J’ai bien entendu votre proposition de revenir sur ces questions. De fait, tout le monde comprend bien qu’un problème se pose ! J’en ai toutefois une autre à vous faire : puisque nous travaillons dans l’urgence – vous venez de rappeler la manière dont ces ordonnances nous arrivent –, pourquoi ne pas adopter notre proposition, en attendant que le Gouvernement soumette à la commission mixte paritaire un dispositif finalisé ?
Ainsi, nous répondrions à l’insécurité juridique que vous avez vous-même reconnue, monsieur le secrétaire d’État, tout en vous laissant quelques jours pour mettre au point une proposition sécurisée : quelques jours, soit pratiquement dix fois plus que le temps dans lequel nous avons travaillé…
M. le président. L’amendement n° 13 rectifié, présenté par MM. Dantec, Longeot, Bignon et Vall, est ainsi libellé :
Après l’alinéa 46
Insérer quatre alinéas ainsi rédigés :
…) L’article L. 122-1 est ainsi modifié :
- le V est complété par un alinéa ainsi rédigé :
« L’avis de l’autorité environnementale fait l’objet d’une réponse écrite de la part du maître d’ouvrage. » ;
- au VI, après le mot : « public », sont insérés les mots : « , ainsi que la réponse écrite à l’avis de l’autorité environnementale, » ;
La parole est à M. Ronan Dantec.
M. Ronan Dantec. Cet amendement et le suivant font suite aux travaux de la commission d’enquête sur la réalité des mesures de compensation des atteintes à la biodiversité, dont le rapport a pour sous-titre : « Construire le consensus ». Il s’agit de mettre en application deux des trente-cinq propositions adoptées à l’unanimité par cette commission d’enquête.
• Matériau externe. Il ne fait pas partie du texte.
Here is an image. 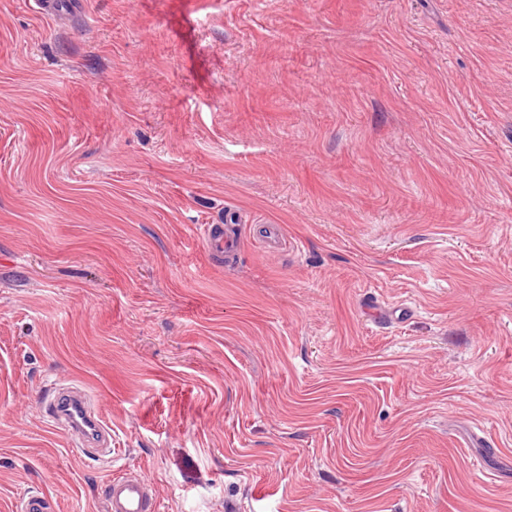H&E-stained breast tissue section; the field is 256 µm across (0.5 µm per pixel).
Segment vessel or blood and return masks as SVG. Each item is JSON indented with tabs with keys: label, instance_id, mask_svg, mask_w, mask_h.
<instances>
[{
	"label": "vessel or blood",
	"instance_id": "obj_1",
	"mask_svg": "<svg viewBox=\"0 0 512 512\" xmlns=\"http://www.w3.org/2000/svg\"><path fill=\"white\" fill-rule=\"evenodd\" d=\"M203 240L213 260L237 251L239 234L225 231L223 225L203 227ZM42 413L54 426L68 436L74 450H86L109 435L110 430L101 417L100 407L92 402L82 388H62L52 392L41 403ZM107 512H158L157 494L150 482L136 473L113 478L104 491Z\"/></svg>",
	"mask_w": 512,
	"mask_h": 512
}]
</instances>
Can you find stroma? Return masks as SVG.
Masks as SVG:
<instances>
[{
	"label": "stroma",
	"mask_w": 512,
	"mask_h": 512,
	"mask_svg": "<svg viewBox=\"0 0 512 512\" xmlns=\"http://www.w3.org/2000/svg\"><path fill=\"white\" fill-rule=\"evenodd\" d=\"M61 2L0 0V512H512V0ZM233 227H238V234L233 233L232 229L230 232H224V224L204 225L203 240L213 260H222L225 253L230 255L237 251L241 236V226ZM41 411L54 426L68 436L74 451H87L95 442L110 435L100 407L84 388H62L41 402ZM108 512H158L154 487L137 473H125L108 482L104 491Z\"/></svg>",
	"instance_id": "obj_1"
}]
</instances>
L’amendement n° 13 rectifié vise à boucher un autre trou dans la raquette. Comme nos débats l’ont montré, nous sommes tous d’accord pour penser que la séquence de débats sur les projets, en particulier sur le volet environnemental de ceux-ci, doit être plus apaisée. Or elle ne peut être plus apaisée que si la totalité des données sont sur la table.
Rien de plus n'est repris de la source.